*What this exercise asks:*
1 > Using the forum thread on changing 'Date taken' to match 'Date created', answer the following:
(a) According to the first post, which file types are missing a 'Date taken'?
(b) What command does the reply say to run on one of the files?
(c) For PNG files, which tag does the reply recommend writing to instead of DateTimeOriginal?
2 > Repeat the portion of the forum thread on changing 'Date taken' to match 'Date created' that runs from "How to change" down to "great for me.", with no alterations.

How to change 'Date taken' to match 'Date created'

Started by grxgghxrpxr, January 28, 2021, 04:40:13 PM

Previous topic - Next topic

grxgghxrpxr

Hello, I'm currently in the middle of changing a massive amount of photos' date modified (by using the command exiftool "-datetimeoriginal<filemodifydate" -P (folder)') which is working great for me.

But, one issue is, I have a bunch of .jpg & .png files that are missing a 'Date taken' - their correct 'Date taken' is on 'Date created' (so I know these), but is there a command to change all of the 'Date taken' to the same as 'Date created'.

Also, will this work with .png files as well or will I have to convert these?

Thanks, Gregg.

StarGeek

Run this on one of the files
exiftool -time:all -G1 -a -s file.jpg

That will list all the time based tags.  Look down the list to figure out which is the correct on and use that name instead of FileCreateDate in your listed command.

For PNG files, you'll want to write to PNG:CreationTime instead of DateTimeOriginal, as that's the only tag that Windows will read for a PNG file.  Or you could convert the PNGs to TIF files and have the full range of metadata read by Windows.

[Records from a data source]

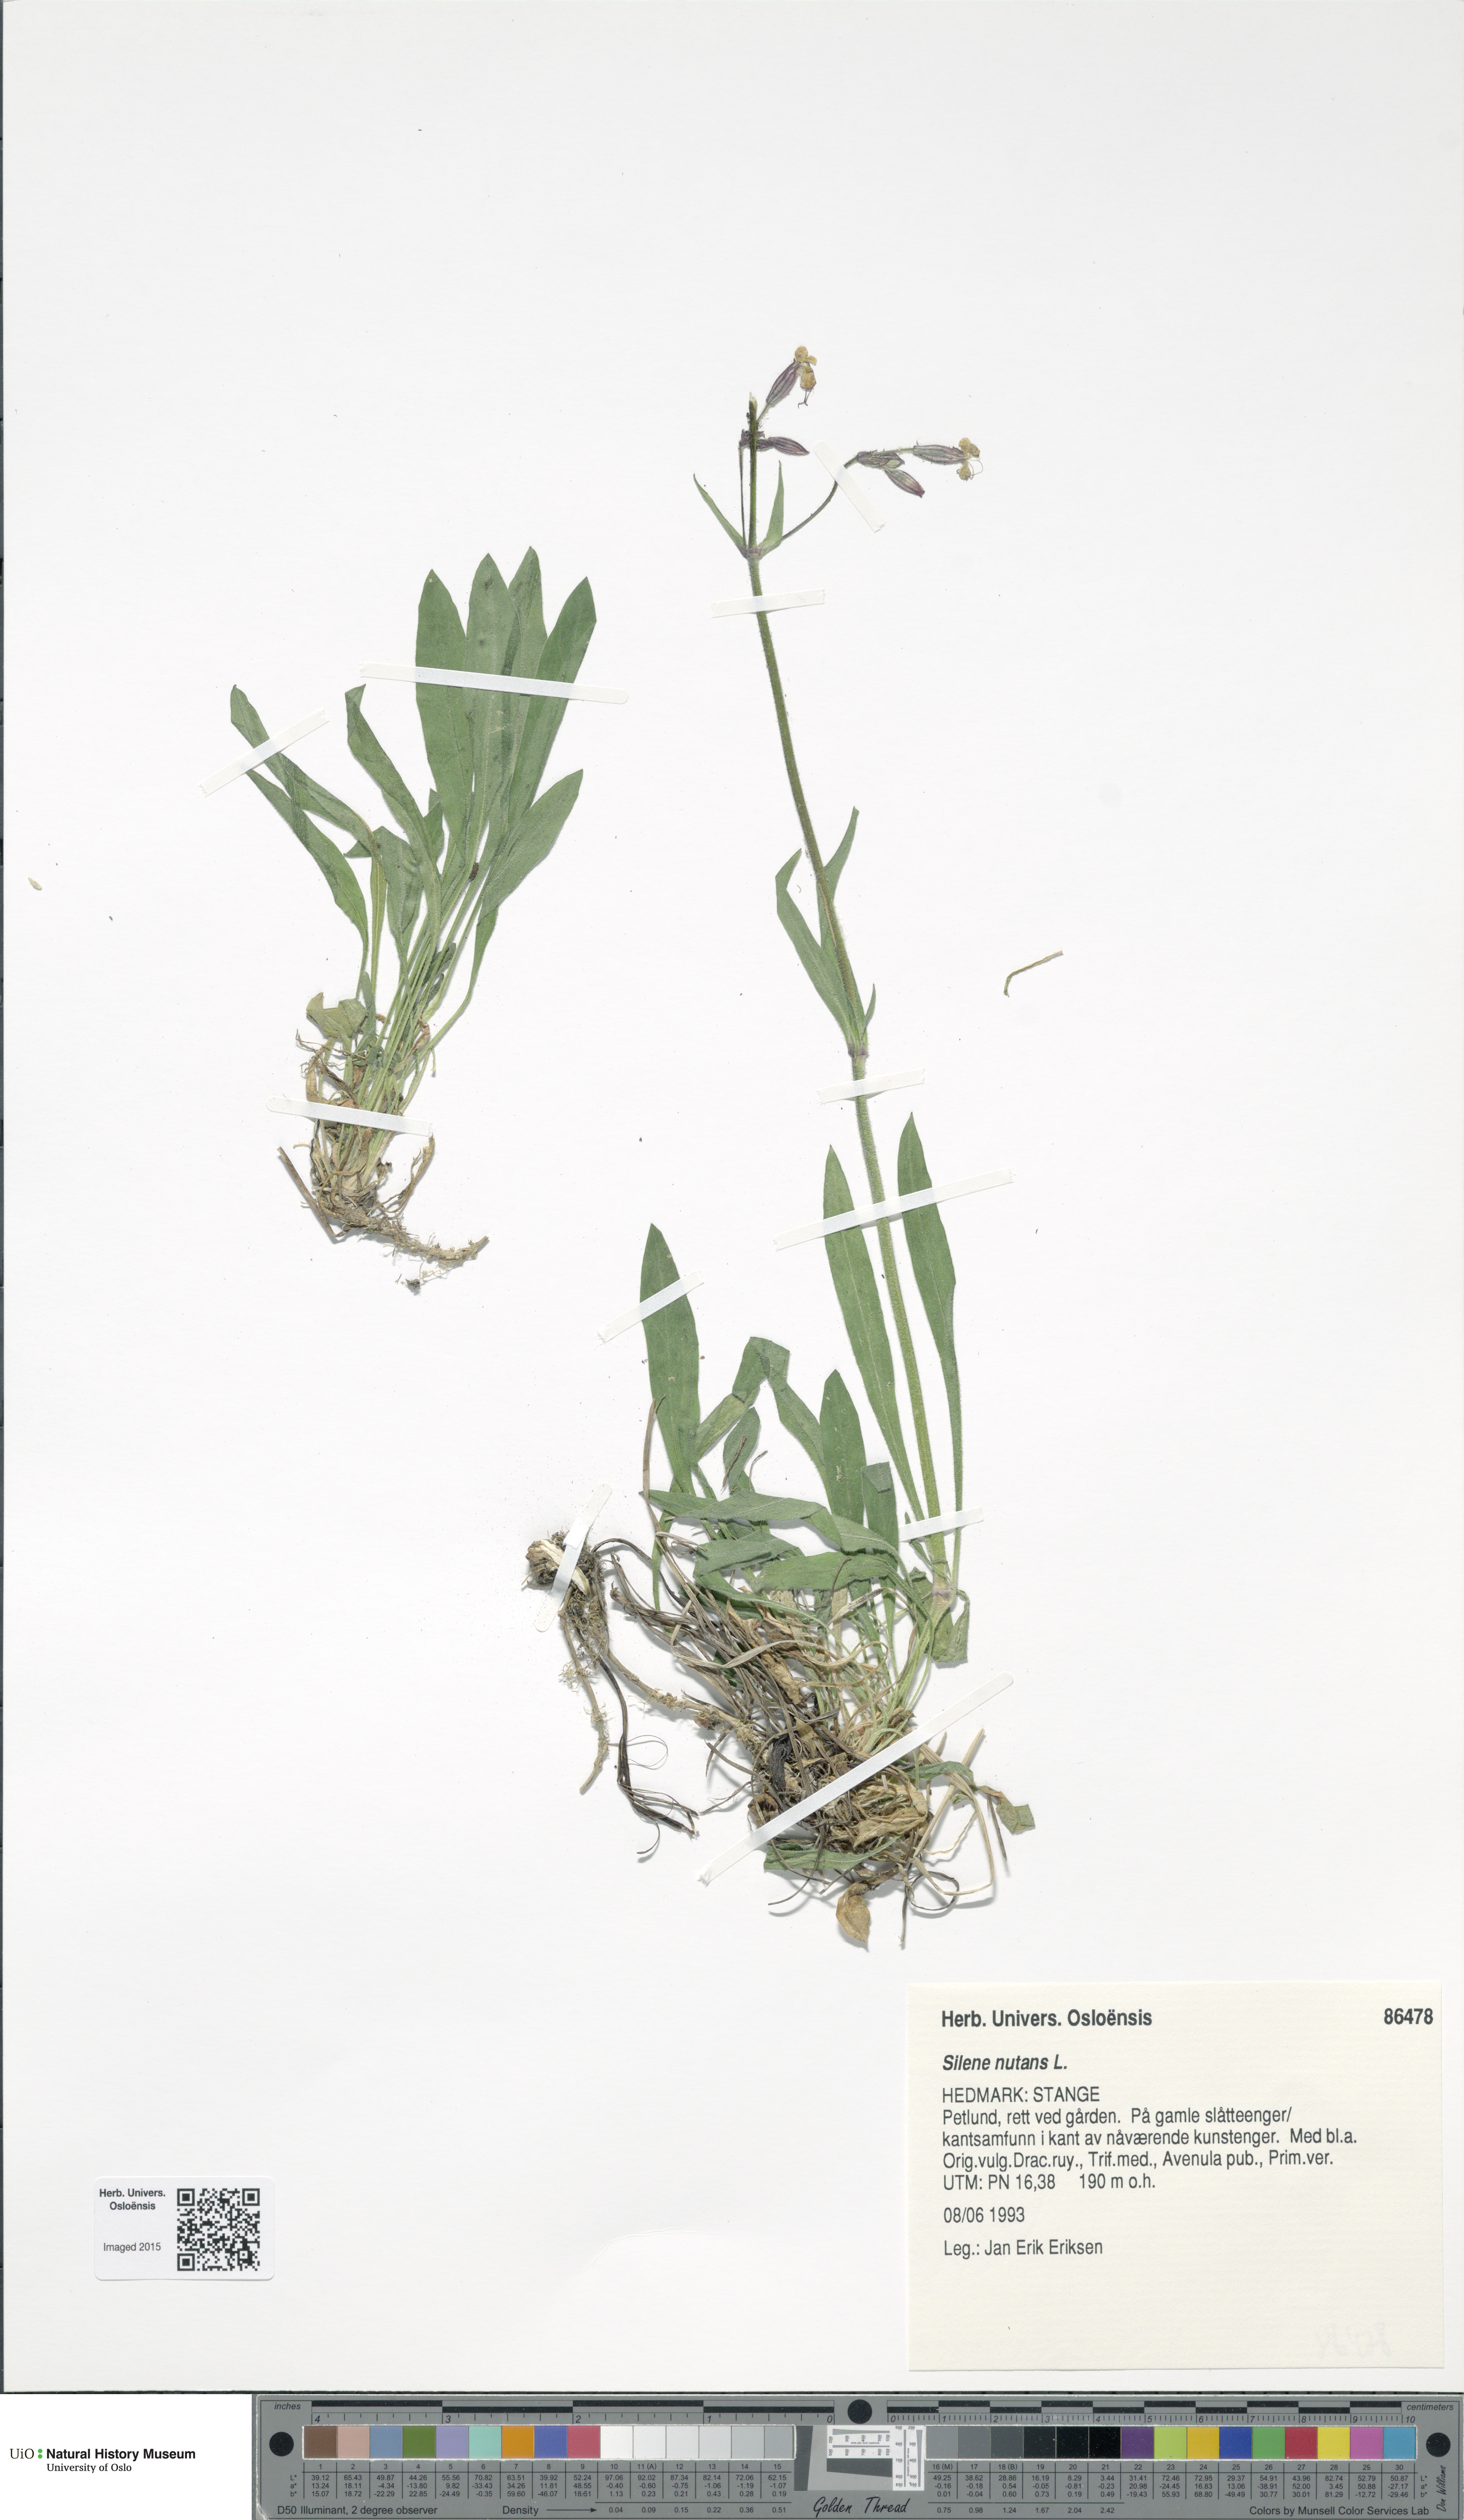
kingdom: Plantae
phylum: Tracheophyta
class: Magnoliopsida
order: Caryophyllales
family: Caryophyllaceae
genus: Silene
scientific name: Silene nutans
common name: Nottingham catchfly
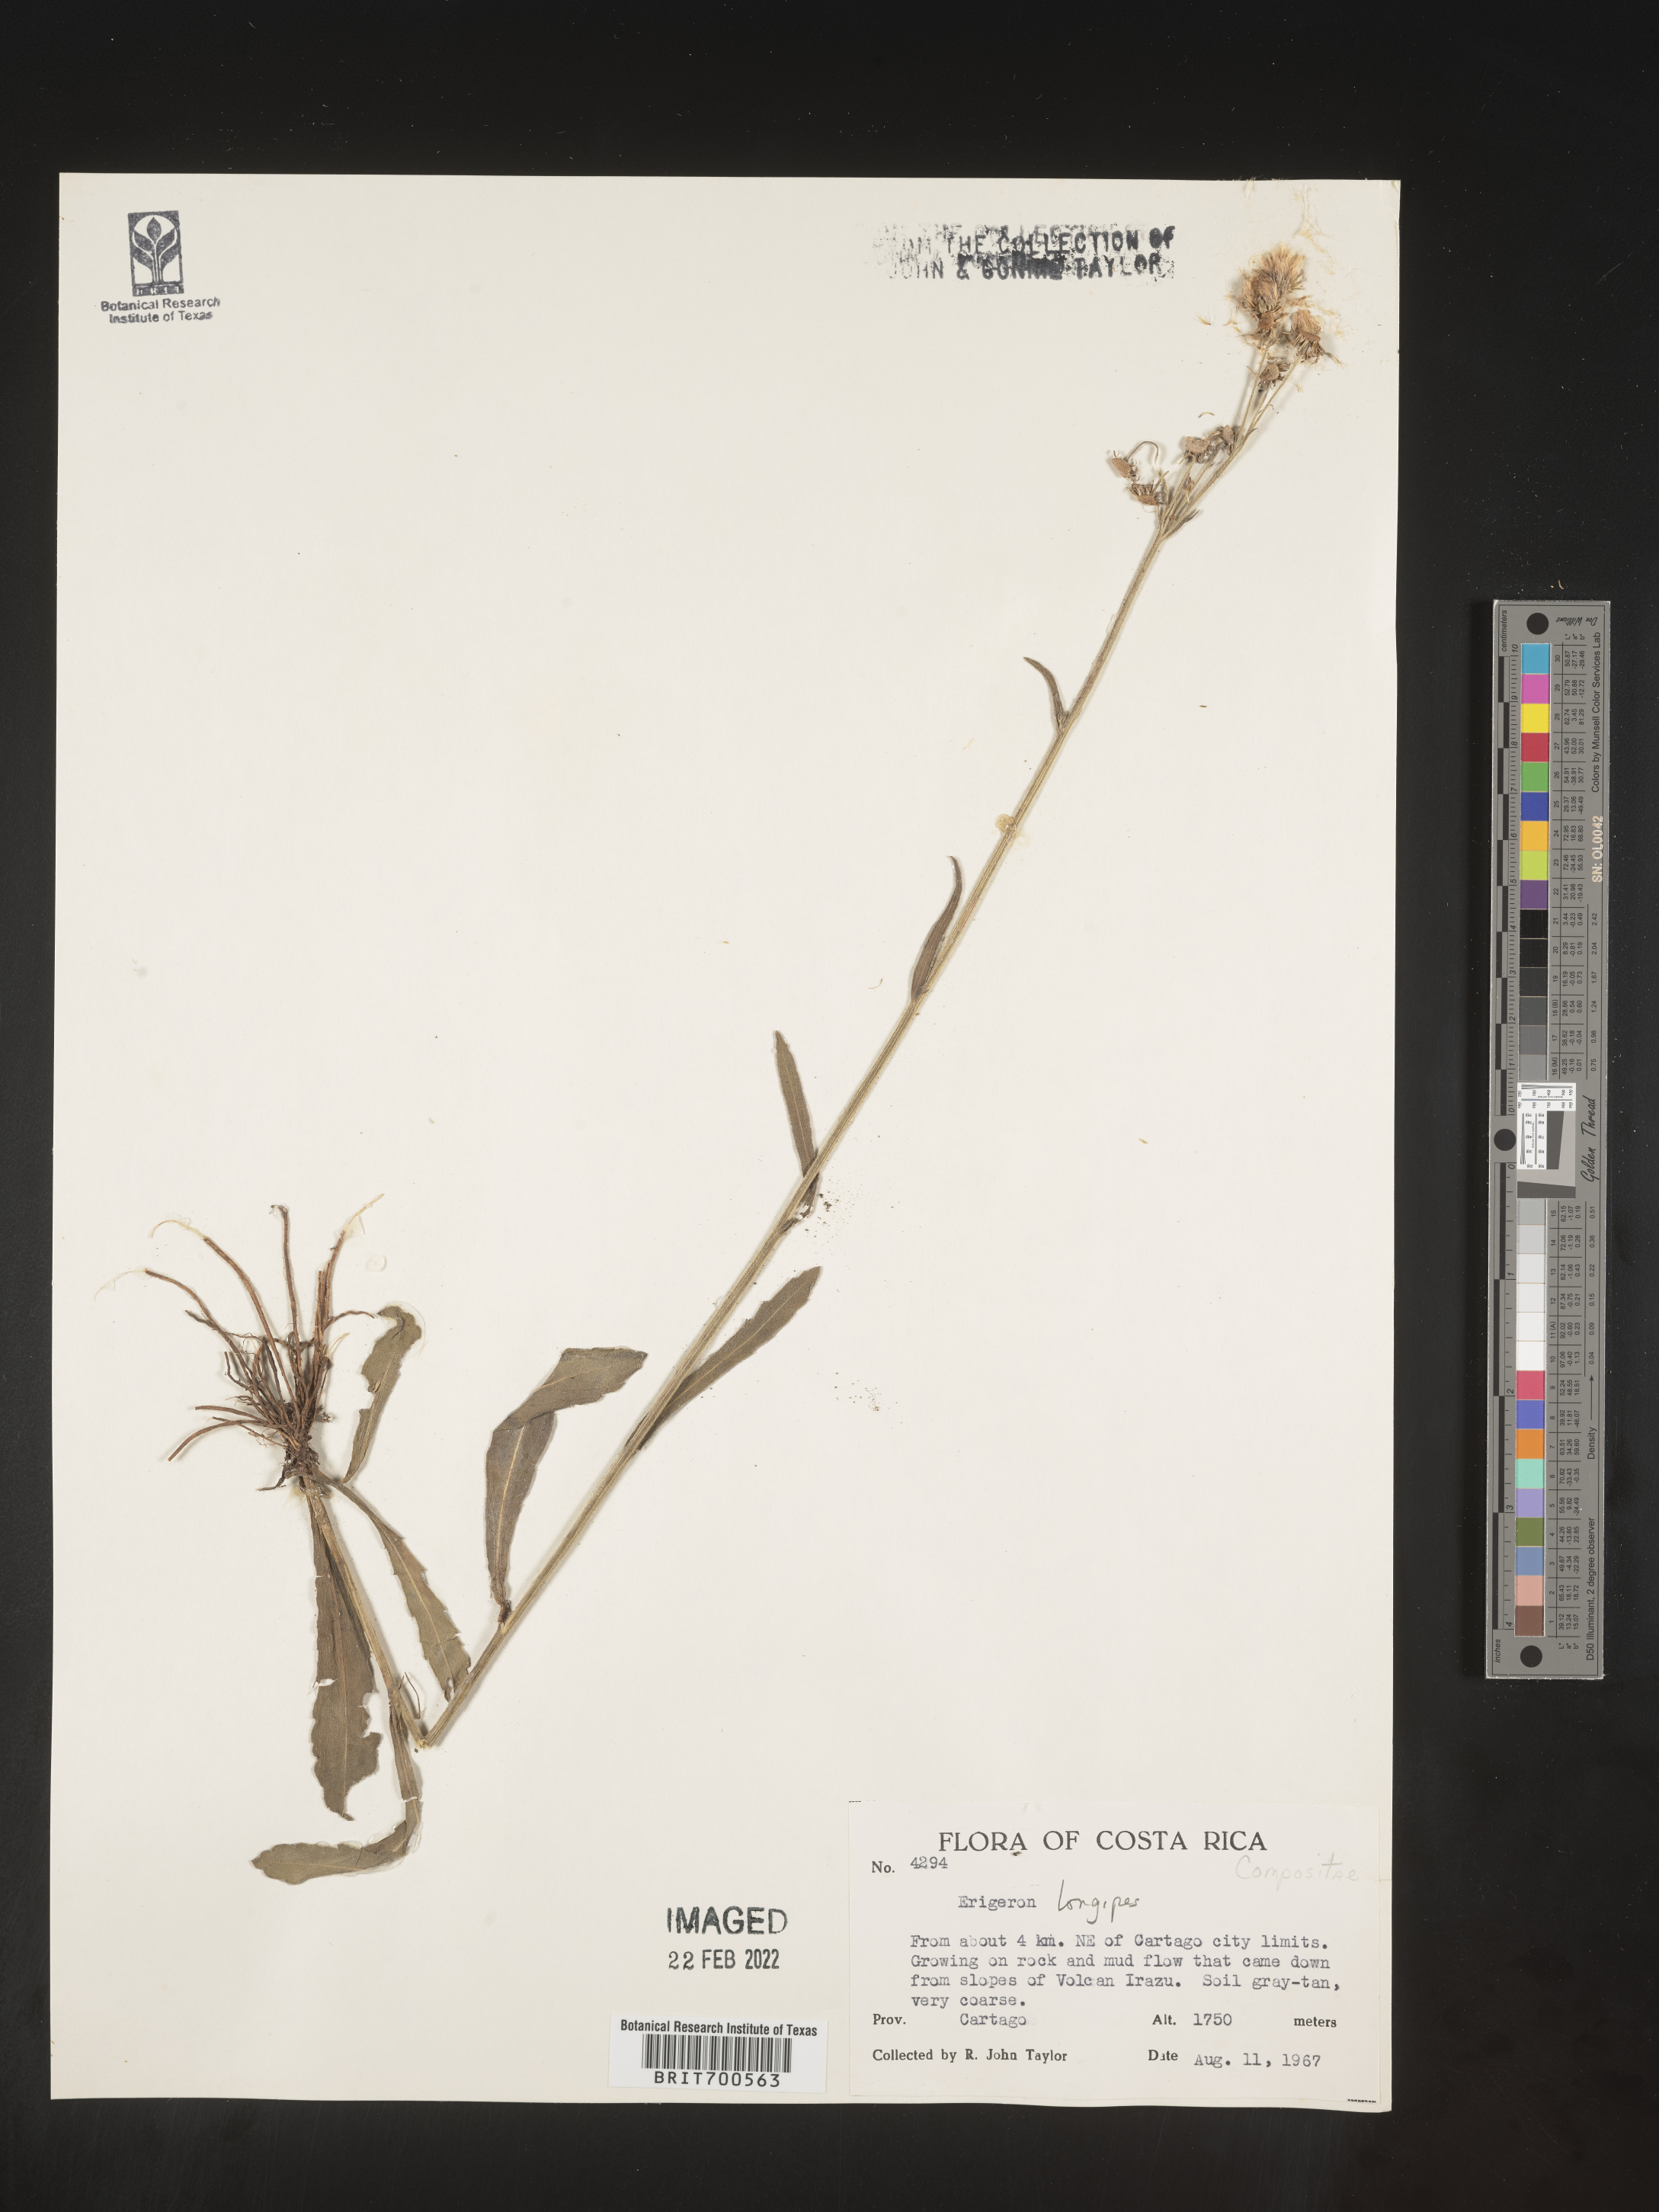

*Numbered responses:*
1 >
(a) .jpg and .png files
(b) exiftool -time:all -G1 -a -s file.jpg
(c) PNG:CreationTime

2 >
How to change 'Date taken' to match 'Date created'

Started by grxgghxrpxr, January 28, 2021, 04:40:13 PM

Previous topic - Next topic

grxgghxrpxr

Hello, I'm currently in the middle of changing a massive amount of photos' date modified (by using the command exiftool "-datetimeoriginal<filemodifydate" -P (folder)') which is working great for me.